[Opening Study material section]

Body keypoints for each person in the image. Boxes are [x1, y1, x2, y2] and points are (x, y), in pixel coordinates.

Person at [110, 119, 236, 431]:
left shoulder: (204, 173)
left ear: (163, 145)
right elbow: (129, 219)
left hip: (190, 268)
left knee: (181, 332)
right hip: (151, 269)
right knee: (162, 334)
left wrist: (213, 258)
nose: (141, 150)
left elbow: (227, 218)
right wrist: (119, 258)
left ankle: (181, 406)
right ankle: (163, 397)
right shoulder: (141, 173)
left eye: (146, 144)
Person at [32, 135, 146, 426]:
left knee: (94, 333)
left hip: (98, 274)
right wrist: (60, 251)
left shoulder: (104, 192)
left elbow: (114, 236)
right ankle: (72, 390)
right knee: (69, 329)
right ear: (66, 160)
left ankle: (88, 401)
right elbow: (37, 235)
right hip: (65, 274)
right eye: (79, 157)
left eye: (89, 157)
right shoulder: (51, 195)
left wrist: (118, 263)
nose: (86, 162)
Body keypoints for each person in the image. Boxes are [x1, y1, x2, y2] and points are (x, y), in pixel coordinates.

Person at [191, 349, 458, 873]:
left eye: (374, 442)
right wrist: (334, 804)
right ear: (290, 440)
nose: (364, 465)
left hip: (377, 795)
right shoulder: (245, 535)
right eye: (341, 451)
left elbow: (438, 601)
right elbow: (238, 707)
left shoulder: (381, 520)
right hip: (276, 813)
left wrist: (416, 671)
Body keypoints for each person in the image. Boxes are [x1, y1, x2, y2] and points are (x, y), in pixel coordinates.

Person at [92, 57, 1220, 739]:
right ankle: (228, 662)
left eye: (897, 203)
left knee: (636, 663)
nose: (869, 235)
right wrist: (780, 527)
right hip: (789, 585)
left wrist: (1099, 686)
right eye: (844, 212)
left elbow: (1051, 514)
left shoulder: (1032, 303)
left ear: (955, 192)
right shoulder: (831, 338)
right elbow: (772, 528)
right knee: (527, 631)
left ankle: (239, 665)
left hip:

[Closing Study material section]

Assignment
From the material above, set down exactly the lines starting at the one with "right hip: (151, 269)" and ending at the one with "right elbow: (238, 707)", end lines included.

Exercise output
right hip: (151, 269)
right knee: (162, 334)
left wrist: (213, 258)
nose: (141, 150)
left elbow: (227, 218)
right wrist: (119, 258)
left ankle: (181, 406)
right ankle: (163, 397)
right shoulder: (141, 173)
left eye: (146, 144)
Person at [32, 135, 146, 426]:
left knee: (94, 333)
left hip: (98, 274)
right wrist: (60, 251)
left shoulder: (104, 192)
left elbow: (114, 236)
right ankle: (72, 390)
right knee: (69, 329)
right ear: (66, 160)
left ankle: (88, 401)
right elbow: (37, 235)
right hip: (65, 274)
right eye: (79, 157)
left eye: (89, 157)
right shoulder: (51, 195)
left wrist: (118, 263)
nose: (86, 162)
Body keypoints for each person in the image. Boxes are [x1, y1, x2, y2] and points are (x, y), in pixel coordinates.

Person at [191, 349, 458, 873]:
left eye: (374, 442)
right wrist: (334, 804)
right ear: (290, 440)
nose: (364, 465)
left hip: (377, 795)
right shoulder: (245, 535)
right eye: (341, 451)
left elbow: (438, 601)
right elbow: (238, 707)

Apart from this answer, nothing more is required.